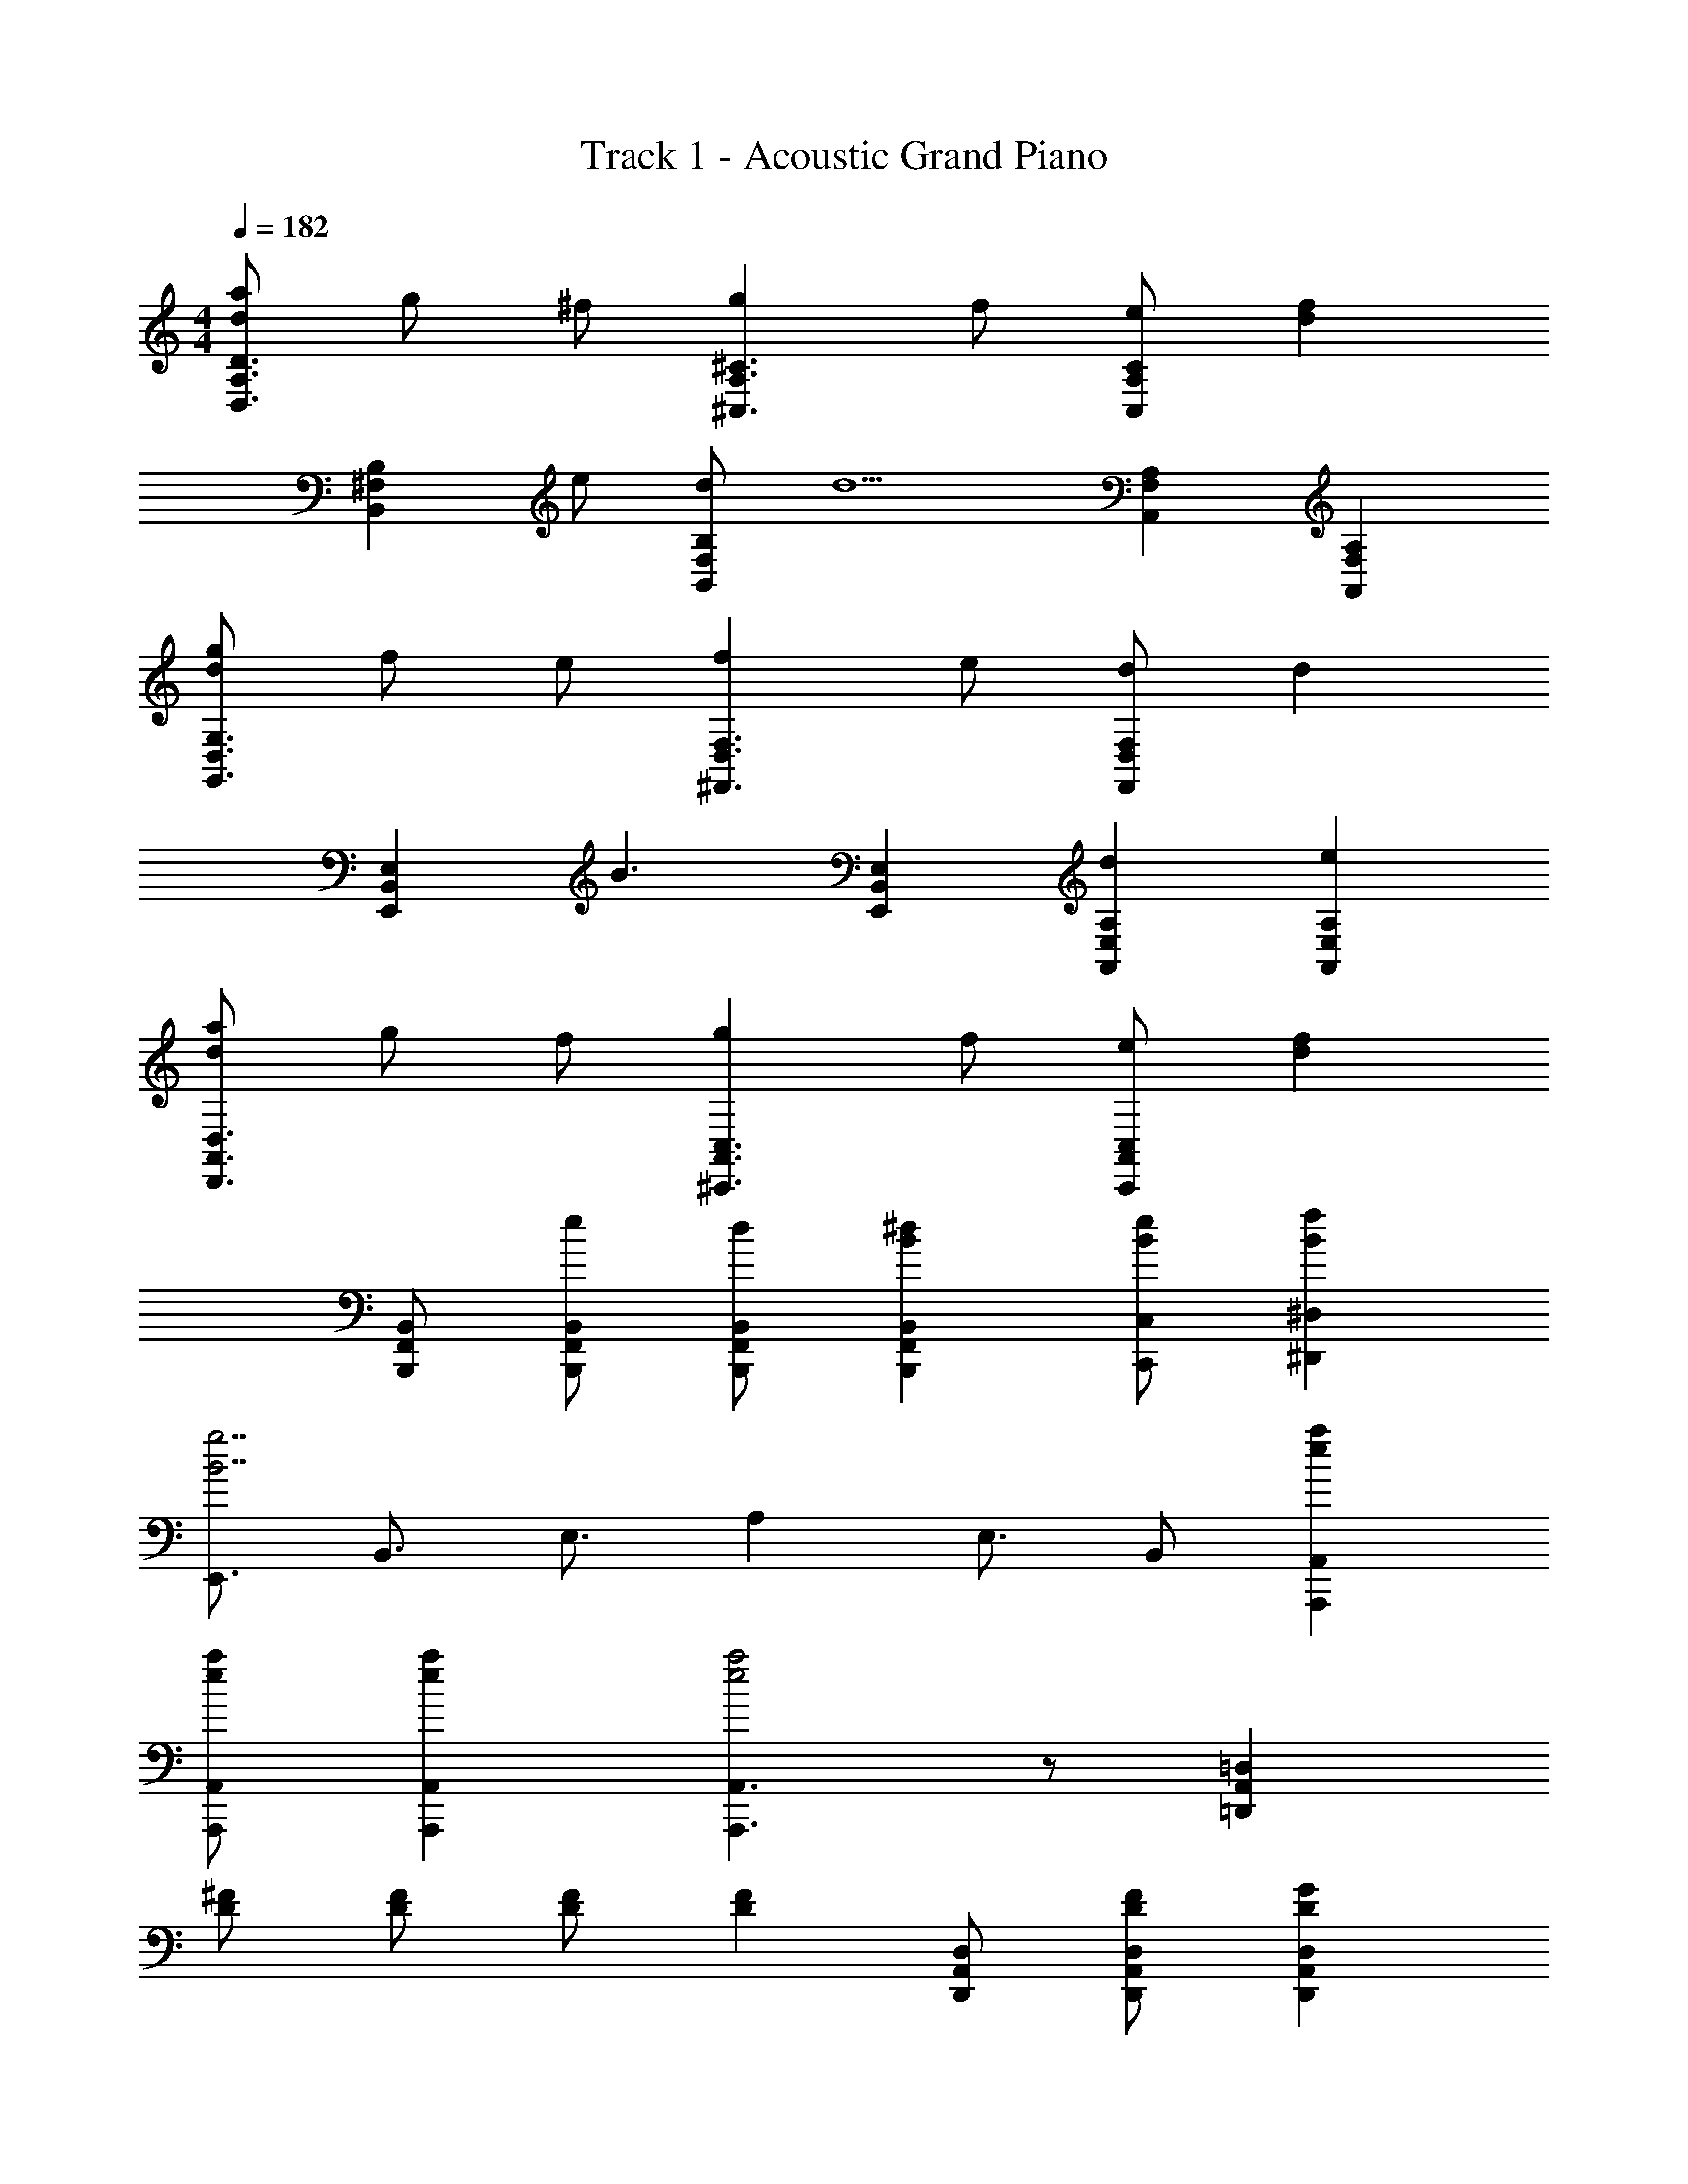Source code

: X: 1
T: Track 1 - Acoustic Grand Piano
Z: ABC Generated by Starbound Composer
L: 1/8
M: 4/4
Q: 1/4=182
K: C
[adA,3D,3D3] g ^f [g2^C3A,3^C,3] f [eC2A,2C,2] [d2f2z] 
[B,,2^F,2B,2z] e [dF,2B,,2B,2] [d5z] [A,,2F,2A,2] [F,2A,,2A,2] 
[gdG,3G,,3D,3] f e [f2D,3^F,,3F,3] e [dF,2D,2F,,2] [d2z] 
[E,2E,,2B,,2z] [B3z] [B,,2E,,2E,2] [d2A,2E,2A,,2] [e2A,2E,2A,,2] 
[daA,,3D,,3D,3] g f [g2C,3^C,,3A,,3] f [eC,2C,,2A,,2] [d2f2z] 
[B,,F,,B,,,] [eB,,F,,B,,,] [dB,,F,,B,,,] [^d2B2F,,2B,,,2B,,2] [eBC,,C,] [B2f2^D,2^D,,2] 
[E,,3/2g7B7z] [B,,3/2z] [E,3/2z] A,2 [E,3/2z] B,, [e2a2A,,,2A,,2] 
[eaA,,A,,,] [e2a2A,,2A,,,2] [A,,,3A,,3e4a4] z [=D,2=D,,2A,,2] 
[^FD] [FD] [FD] [F2D2z] [A,,D,,D,] [FDD,A,,D,,] [G2D2D,2A,,2D,,2] 
F [E2D,,2A,,2D,2] [D3z] [A,,2D,,2D,2] [D,2G,2G,,2] 
[GD] [GD] [GD] [A2D2z] [G,2G,,2D,2z] A [G2D,2G,2G,,2] 
F [E2G,,2D,2G,2] [D2z] [G,2G,,2D,2z] [D4F5z] [B,,3/2z] [F,3/2z] 
[B,3/2z] D2 [F,3/2z] [B,3/2z] [F,3/2z] [A,,3/2z] [F,3/2z] 
A,2 C C C D [A2=d2D,2A,,2D,,2] 
[d2A2D,2D,,2A,,2] [D,D,,A,,A2d2] [D,,D,A,,] [A2d2D,,2D,2A,,2] [AdD,D,,A,,] [A2d2D,2D,,2A,,2] 
[A3d3D,,3D,3A,,3] z2 [A,,2D,,2D,2] [FD] 
[FD] [FD] [F2D2z] [A,,D,,D,] [FDD,A,,D,,] [G2D2D,2A,,2D,,2] [F2z] 
[D,,2A,,2D,2z] E [D3z] [A,,2D,,2D,2] [D,2G,2G,,2] [GD] 
[GD] [GD] [A2D2z] [G,2G,,2D,2z] A [G2G,,2G,2D,2] F 
[E2G,,2D,2G,2] [D2z] [G,2G,,2D,2z] [D4F5z] [B,,3/2z] [F,3/2z] [B,3/2z] 
D2 [F,3/2z] [B,3/2z] [F,3/2z] [A,,3/2z] [F,3/2z] A,2 
C C C D [d2A2D,2A,,2D,,2] [A2d2D,2D,,2A,,2] 
[D,D,,A,,d2A2] [D,,D,A,,] [d2A2D,,2D,2A,,2] [AdD,D,,A,,] [d2A2D,2D,,2A,,2] [A3d3D,,3A,,3D,3] 
[C2C,2C,,2] [B,,,3/2D2z] [F,,3/2z] [B,,3/2C2z] [D,2z] D [B,,3/2B2D2z] 
[F,,2z] [A5C5z] [F,,3/2z] [C,3/2z] [F,3/2z] A,2 [F,3/2z] 
[C,3/2F2z] [F,,3/2z] [G,,3/2B,2G2z] [D,3/2z] [G,3/2F2z] [D,3/2z] [A,,3/2E2z] [E,3/2z] 
[DA,3/2] [E,3/2F5D5z] [D,,3/2z] [A,,3/2z] [D,3/2z] F,2 [D,3/2z] 
[A,,3/2C2z] [D,,3/2z] [B,,,3/2D2z] [F,,3/2z] [B,,3/2C2z] [D,2z] D [B,,3/2B2D2z] 
[F,,2z] [A5C5z] [F,,3/2z] [C,3/2z] [F,3/2z] A,2 [F,3/2z] 
[C,3/2F2z] [F,,3/2z] [G,,3/2B,2G2z] [D,3/2z] [G,3/2B,2G2z] [D,3/2z] [A,,3/2A2C2z] [E,3/2z] 
[EA,3/2] [E,3/2F5D5z] [D,,3/2z] [A,,3/2z] [D,3/2z] F,2 [B,D,3/2] 
[CA,,2] [D2B,2z] [G,,,3/2z] [B,D,,3/2] [CG,,3/2] [D2B,2B,,2] [CG,,3/2] 
[DD,,2] [E2A,2z] [A,,,3/2z] [CE,,3/2] [DA,,3/2] [E2A,2C,2] [DA,,3/2] 
[EE,,2] [=F2_B,2z] [_B,,,3/2z] [D=F,,3/2] [E_B,,3/2] [F2B,2D,2] [B,,3/2z] 
F,,2 [B,,,3/2F2z] [F,,3/2z] [B,,3/2E2z] [D,2z] [D2z] [B,,3/2z] 
[F2F,,2] [=C,,3/2E3=C3z] [G,,3/2z] [=C,3/2z] [FE,2] [E3C3z] [C,3/2z] 
[G,,2z] F [G,,2C,,2C,2E4C4] [C,2C,,2G,,2] [DC,2C,,2G,,2] E 
[^FC,2C,,2G,,2] G [ADA,,2D,2D,,2] G [FD,2A,,2D,,2] [G2D2z] [^C,2^C,,2A,,2z] F 
[EC,2C,,2A,,2] [D2z] [^F,,2=B,,2=B,,,2] [B,,2B,,,2F,,2] [DA,,2A,,,2E,,2] E 
[FA,,2A,,,2E,,2] A [BDD,2G,2G,,2] A [GG,2D,2G,,2] [A2D2z] [F,,2F,2D,2z] G 
[FF,,2D,2F,2] [E2z] [B,,2E,2E,,2] [B,,2E,,2E,2] [F2B,,2E,,2E,2] 
[G2E,2B,,2E,,2] [F,,3/2A2^C2z] [C,3/2z] [F,3/2z] [ACA,2] [AC] [GF,3/2] 
[FC,2] [E2z] [B,,3/2z] [FF,3/2] [E=B,2] D [^D,3/2F2z] [B,3/2z] 
[^D2z] F [GB,E,,3/2] [FB,,3/2] [EE,3/2] [=D2G,2] [EE,3/2] 
[FB,,2] E [A2C2A,,2E,2] [ACA,,A,,,] [CAA,,,3A,,3] D E 
[FA,,,2A,,2] G [ADD,,2=D,2A,,2] G [FD,2A,,2D,,2] [G2D2z] [C,2C,,2A,,2z] F 
[EC,2C,,2A,,2] [D2z] [B,2B,,2F,2] [B,2B,,2F,2] [DA,2A,,2E,2] E 
[FA,2A,,2E,2] A [BDD,2G,2G,,2] A [GG,2D,2G,,2] [A2D2z] [F,,2F,2D,2z] G 
[FF,,2D,2F,2] [E3B,3z] [E,2E,,2B,,2] [B,,2E,,2E,2] [F2D2A,,2A,2E,2] 
[G2D2E,2G,2G,,2] [F,,3/2A2z] [C,3/2z] [F,3/2z] [AA,2] A [GF,3/2] 
[FC,2] [E2z] [B,,3/2z] [FF,3/2] [EB,2] D [^D,3/2F2z] [B,3/2z] 
[^D2z] F [GB,E,,3/2] [FB,,3/2] [EE,3/2] [=D2G,2] [EE,3/2] 
[FB,,2] [E2z] [A,,2E,2] [A,,2A,,,2] [E2A,,,2A,,2] 
[=F2A,,,2A,,2] [_B,,,3/2E3z] [=F,,3/2z] [_B,,3/2z] [=D,2D4] [B,,3/2z] 
F,,2 [ACA,,A,,,] [A2C2A,,3A,,,3] z [GA,,,2A,,2] ^F 
[EA,,,2A,,2] [D3z] [D,2A,2] [D3F3A,3D,3] [G3D3A,3D,3] 
[A,2D,2F3D3] [D,2A,2] [DA,2D,2] E [FA,2D,2] G 
[AD2D,2A,2] G [FD2A,2D,2] [G2z] [C2C,2A,2z] F [EC2C,2A,2] [D2z] 
[B,2=B,,2F,2] [B,2B,,2F,2] [DA,2A,,2E,2] E [FA,2A,,2E,2] A 
[BDD,2G,2G,,2] A [GG,2D,2G,,2] [A2D2z] [^F,,2F,2D,2z] G [FF,,2D,2F,2] [E3B,3z] 
[E,,3/2z] [B,,3/2z] E,2 [F2D2A,2E,2A,,2] [G2D2E,2G,2G,,2] 
[F,,3/2A2A,2C2z] [C,3/2z] [F,3/2z] [ACA,2] [AC] [GF,3/2] [FC,2] [E2z] 
[B,,3/2z] [FF,3/2] [EB,2] D [^D,3/2F2z] [B,3/2z] [^D2z] F 
[GB,E,,3/2] [FB,,3/2] [EE,3/2] [=D2G,2] [EE,3/2] [FB,,2] [E2z] 
[A,,2E,2] [A,,2A,,,2] [E2A,,,2A,,2] [=F2A,,,2A,,2] 
[B,,,3/2E3z] [=F,,3/2z] [_B,,3/2z] [=D,2D4] [B,,3/2z] F,,2 
[AA,CA,,A,,,] [A2C2A,2A,,3A,,,3] z [GA,,2A,,,2] ^F [EA,,2A,,,2] D 
[daD,,3D,3A,,3] g f [g2C,3C,,3A,,3] f [eC,2C,,2A,,2] [d2f2z] 
[=B,,^F,,=B,,,] [eB,,F,,B,,,] [dB,,F,,B,,,] [^d2B2F,,2B,,,2B,,2] [eBC,,C,] [B2f2^D,2^D,,2] 
[E,,3/2g7B7z] [B,,3/2z] [E,3/2z] A,2 [E,3/2z] B,, [e2a2A,,,2A,,2] 
[eaA,,A,,,] [e2a2A,,2A,,,2] [e4a4A,,,4A,,4] [=dAD=D,=D,,A,,] 
[D2d2A2D,,2D,2A,,2] [D2d2A2D,,2D,2A,,2] [D2d2A2D,,2D,2A,,2] [D21d21A21D,,21D,21A,,21]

* How to complete this task *
Look back at the data above. Transcribe exactly the lines starting at the line that contains "[A3d3D,,3D,3A,,3] z2 [A,,2D,,2D,2] [FD]" and ending at the line that contains "C C C D [d2A2D,2A,,2D,,2] [A2d2D,2D,,2A,,2]".

* Answer box *
[A3d3D,,3D,3A,,3] z2 [A,,2D,,2D,2] [FD] 
[FD] [FD] [F2D2z] [A,,D,,D,] [FDD,A,,D,,] [G2D2D,2A,,2D,,2] [F2z] 
[D,,2A,,2D,2z] E [D3z] [A,,2D,,2D,2] [D,2G,2G,,2] [GD] 
[GD] [GD] [A2D2z] [G,2G,,2D,2z] A [G2G,,2G,2D,2] F 
[E2G,,2D,2G,2] [D2z] [G,2G,,2D,2z] [D4F5z] [B,,3/2z] [F,3/2z] [B,3/2z] 
D2 [F,3/2z] [B,3/2z] [F,3/2z] [A,,3/2z] [F,3/2z] A,2 
C C C D [d2A2D,2A,,2D,,2] [A2d2D,2D,,2A,,2] 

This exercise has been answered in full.